Provided passage:
┌────────

The data in the table show that electrical efficiency increases as the operating temperature of
the fuel cell increases. Also illustrated is an increase as system size becomes larger. As
electrical efficiency increases, the absolute quantity of thermal energy available to produce
useful thermal energy decreases per unit of power output, and the ratio of power to heat for the
CHP system generally increases. A changing ratio of power to heat impacts project economics
and may affect the decisions that customers make in terms of CHP acceptance, sizing, and the
desirability of selling power.

Electrical Efficiency

As with all generation technologies, the electrical efficiency is the ratio of the power generated
and the heating value of the fuel consumed. Because the fuel cell system has several
subsystems in series, the electrical efficiency of the DG unit is the multiple of the efficiencies of
the individual section. The concept of stack electric efficiency was introduced earlier. The
electric efficiency of a fuel cell system is calculated as follows:

       ElecEff = (FPS Eff * H2 Utilization * Stack Eff * PC Eff)*(HHV/LHV ratio of the fuel)

               Where:
                        FPS Eff        =   Fuel Processing Subsystem Efficiency, LLV
                                       =   (LHV of H2 Generated/LHV of Fuel Consumed)

└────────

Dataset entries:
┌────────

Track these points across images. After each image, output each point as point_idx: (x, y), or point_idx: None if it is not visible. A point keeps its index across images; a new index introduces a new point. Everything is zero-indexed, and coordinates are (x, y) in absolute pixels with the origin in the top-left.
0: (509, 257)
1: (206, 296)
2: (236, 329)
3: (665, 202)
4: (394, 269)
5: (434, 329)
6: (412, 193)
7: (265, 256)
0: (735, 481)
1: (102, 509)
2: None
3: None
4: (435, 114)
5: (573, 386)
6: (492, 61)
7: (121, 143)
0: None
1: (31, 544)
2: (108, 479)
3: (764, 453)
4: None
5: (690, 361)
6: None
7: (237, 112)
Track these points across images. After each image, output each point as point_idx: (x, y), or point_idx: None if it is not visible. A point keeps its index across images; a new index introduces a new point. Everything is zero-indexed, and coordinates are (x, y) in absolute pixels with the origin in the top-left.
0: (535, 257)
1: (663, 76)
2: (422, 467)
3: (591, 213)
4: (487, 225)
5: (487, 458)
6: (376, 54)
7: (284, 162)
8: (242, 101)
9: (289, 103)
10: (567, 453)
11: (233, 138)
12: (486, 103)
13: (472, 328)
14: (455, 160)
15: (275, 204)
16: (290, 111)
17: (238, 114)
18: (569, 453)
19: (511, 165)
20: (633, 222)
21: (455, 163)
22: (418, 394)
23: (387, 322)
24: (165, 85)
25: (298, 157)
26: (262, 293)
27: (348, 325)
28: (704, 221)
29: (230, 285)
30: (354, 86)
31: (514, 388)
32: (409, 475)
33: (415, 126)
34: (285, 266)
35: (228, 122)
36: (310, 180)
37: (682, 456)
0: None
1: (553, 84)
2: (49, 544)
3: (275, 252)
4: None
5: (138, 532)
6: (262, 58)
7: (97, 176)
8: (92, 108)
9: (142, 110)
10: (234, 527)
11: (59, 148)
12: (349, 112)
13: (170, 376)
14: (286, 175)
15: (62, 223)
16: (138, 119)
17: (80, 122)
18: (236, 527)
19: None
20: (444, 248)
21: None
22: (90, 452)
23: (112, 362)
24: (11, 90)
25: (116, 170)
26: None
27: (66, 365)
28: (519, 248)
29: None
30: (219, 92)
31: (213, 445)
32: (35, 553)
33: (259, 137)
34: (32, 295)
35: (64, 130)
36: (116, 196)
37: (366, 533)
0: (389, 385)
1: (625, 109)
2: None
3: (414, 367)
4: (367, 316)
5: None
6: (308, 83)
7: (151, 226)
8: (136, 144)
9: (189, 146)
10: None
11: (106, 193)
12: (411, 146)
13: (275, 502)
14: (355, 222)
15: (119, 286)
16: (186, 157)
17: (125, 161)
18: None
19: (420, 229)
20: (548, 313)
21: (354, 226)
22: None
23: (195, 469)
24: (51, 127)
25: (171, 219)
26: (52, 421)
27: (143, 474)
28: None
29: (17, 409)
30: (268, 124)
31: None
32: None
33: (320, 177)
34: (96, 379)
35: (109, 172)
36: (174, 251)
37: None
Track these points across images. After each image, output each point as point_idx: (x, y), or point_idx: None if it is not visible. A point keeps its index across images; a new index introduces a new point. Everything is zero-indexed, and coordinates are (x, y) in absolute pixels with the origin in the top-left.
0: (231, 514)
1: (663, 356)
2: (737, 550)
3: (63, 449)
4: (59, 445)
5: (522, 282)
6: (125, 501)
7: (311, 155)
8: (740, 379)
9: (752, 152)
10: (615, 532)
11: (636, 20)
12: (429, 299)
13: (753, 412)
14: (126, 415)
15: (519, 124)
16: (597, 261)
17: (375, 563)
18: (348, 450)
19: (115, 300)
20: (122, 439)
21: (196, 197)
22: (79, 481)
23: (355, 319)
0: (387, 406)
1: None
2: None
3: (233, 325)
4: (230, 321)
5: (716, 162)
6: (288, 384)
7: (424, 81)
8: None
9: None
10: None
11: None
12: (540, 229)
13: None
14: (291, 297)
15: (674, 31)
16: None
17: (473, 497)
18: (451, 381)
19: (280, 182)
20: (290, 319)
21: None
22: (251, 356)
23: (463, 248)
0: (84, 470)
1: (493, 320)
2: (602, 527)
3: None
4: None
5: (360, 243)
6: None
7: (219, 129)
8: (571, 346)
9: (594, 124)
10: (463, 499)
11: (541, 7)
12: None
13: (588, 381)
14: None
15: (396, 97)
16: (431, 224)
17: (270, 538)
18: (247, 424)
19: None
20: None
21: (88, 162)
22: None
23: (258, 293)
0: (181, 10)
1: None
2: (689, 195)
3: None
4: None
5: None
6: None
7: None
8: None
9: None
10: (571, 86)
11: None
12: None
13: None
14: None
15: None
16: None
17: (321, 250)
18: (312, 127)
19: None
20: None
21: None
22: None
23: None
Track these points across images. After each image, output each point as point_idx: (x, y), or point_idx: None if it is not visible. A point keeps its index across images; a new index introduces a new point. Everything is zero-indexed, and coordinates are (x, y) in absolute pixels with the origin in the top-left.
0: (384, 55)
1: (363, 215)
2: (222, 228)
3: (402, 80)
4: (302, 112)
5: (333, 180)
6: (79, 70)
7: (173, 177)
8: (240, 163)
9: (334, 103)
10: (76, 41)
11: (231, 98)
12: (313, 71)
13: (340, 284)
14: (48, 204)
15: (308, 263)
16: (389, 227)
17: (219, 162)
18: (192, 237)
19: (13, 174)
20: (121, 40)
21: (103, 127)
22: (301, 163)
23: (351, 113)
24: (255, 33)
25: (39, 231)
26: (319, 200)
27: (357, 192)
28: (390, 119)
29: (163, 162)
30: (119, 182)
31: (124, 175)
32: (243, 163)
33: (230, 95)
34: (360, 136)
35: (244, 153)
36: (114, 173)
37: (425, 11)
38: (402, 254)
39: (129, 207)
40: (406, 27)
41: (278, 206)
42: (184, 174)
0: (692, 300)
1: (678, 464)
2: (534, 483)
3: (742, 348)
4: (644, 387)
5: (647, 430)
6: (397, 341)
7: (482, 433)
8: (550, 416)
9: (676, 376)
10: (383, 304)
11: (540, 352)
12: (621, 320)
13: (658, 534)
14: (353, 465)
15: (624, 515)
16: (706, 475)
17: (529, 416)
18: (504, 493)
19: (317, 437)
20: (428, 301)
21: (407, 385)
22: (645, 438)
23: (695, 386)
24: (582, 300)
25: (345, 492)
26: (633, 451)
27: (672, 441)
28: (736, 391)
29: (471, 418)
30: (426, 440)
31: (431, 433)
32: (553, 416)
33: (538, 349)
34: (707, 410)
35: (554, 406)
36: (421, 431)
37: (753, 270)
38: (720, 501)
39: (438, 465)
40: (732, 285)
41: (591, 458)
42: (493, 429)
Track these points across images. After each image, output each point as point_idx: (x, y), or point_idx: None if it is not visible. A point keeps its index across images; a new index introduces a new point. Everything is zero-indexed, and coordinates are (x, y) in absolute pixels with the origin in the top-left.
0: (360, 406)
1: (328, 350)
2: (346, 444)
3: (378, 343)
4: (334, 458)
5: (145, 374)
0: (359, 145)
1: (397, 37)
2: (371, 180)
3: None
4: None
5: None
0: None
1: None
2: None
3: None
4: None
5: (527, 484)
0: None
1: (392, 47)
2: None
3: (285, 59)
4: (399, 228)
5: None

└────────

Tasks for this exercise:
[1] Transcribe the stretch of the fuel cell efficiency text from "The data in" through "of selling power.", word for word.
[2] Answer these questions using the fuel cell efficiency text:
(a) What happens to electrical efficiency as the operating temperature of the fuel cell increases?
(b) As electrical efficiency increases, what generally happens to the ratio of power to heat for the CHP system?
(c) What does "FPS Eff" stand for?
[3] Carry the fuel cell efficiency text further, picking up right after its final line.
The material has no connection to the text on fuel cell efficiency.

Answer set:
[1]
The data in the table show that electrical efficiency increases as the operating temperature of
the fuel cell increases. Also illustrated is an increase as system size becomes larger. As
electrical efficiency increases, the absolute quantity of thermal energy available to produce
useful thermal energy decreases per unit of power output, and the ratio of power to heat for the
CHP system generally increases. A changing ratio of power to heat impacts project economics
and may affect the decisions that customers make in terms of CHP acceptance, sizing, and the
desirability of selling power.

[2]
(a) Electrical efficiency increases.
(b) The ratio of power to heat generally increases.
(c) Fuel Processing Subsystem Efficiency.

[3]
                        H2 Utilization =   percent of H2 actually consumed in the stack
                        Stack Eff      =   (Operating Voltage/Energy Potential ~1.23 volts)
                        PC Eff         =   AC power delivered/(dc power generated)
                                                (auxiliary loads are assumed dc loads here)

       For example: PAFC = (84 percent FPS)*(83 percent util)*(0.75V/1.25V)*(95 percent
       PC)*(0.9HHV/LHV) = 36 percent electric efficiency HHV

As the operating temperature range of the fuel cell system increases, the electric efficiency of
the systems tends to increase. Although the maximum thermodynamic efficiency decreases as
shown in Figure 3, improvements in reformer subsystem integration and increases in reactant
activity balance out to provide the system level increase. Advanced high temperature MCFC
and SOFC systems are projected to achieve simple cycle efficiencies in the range of 50 to 55
percent HHV, while hybrid combined fuel cell-heat engine systems are calculated to achieve
efficiencies above 60 percent in DG applications.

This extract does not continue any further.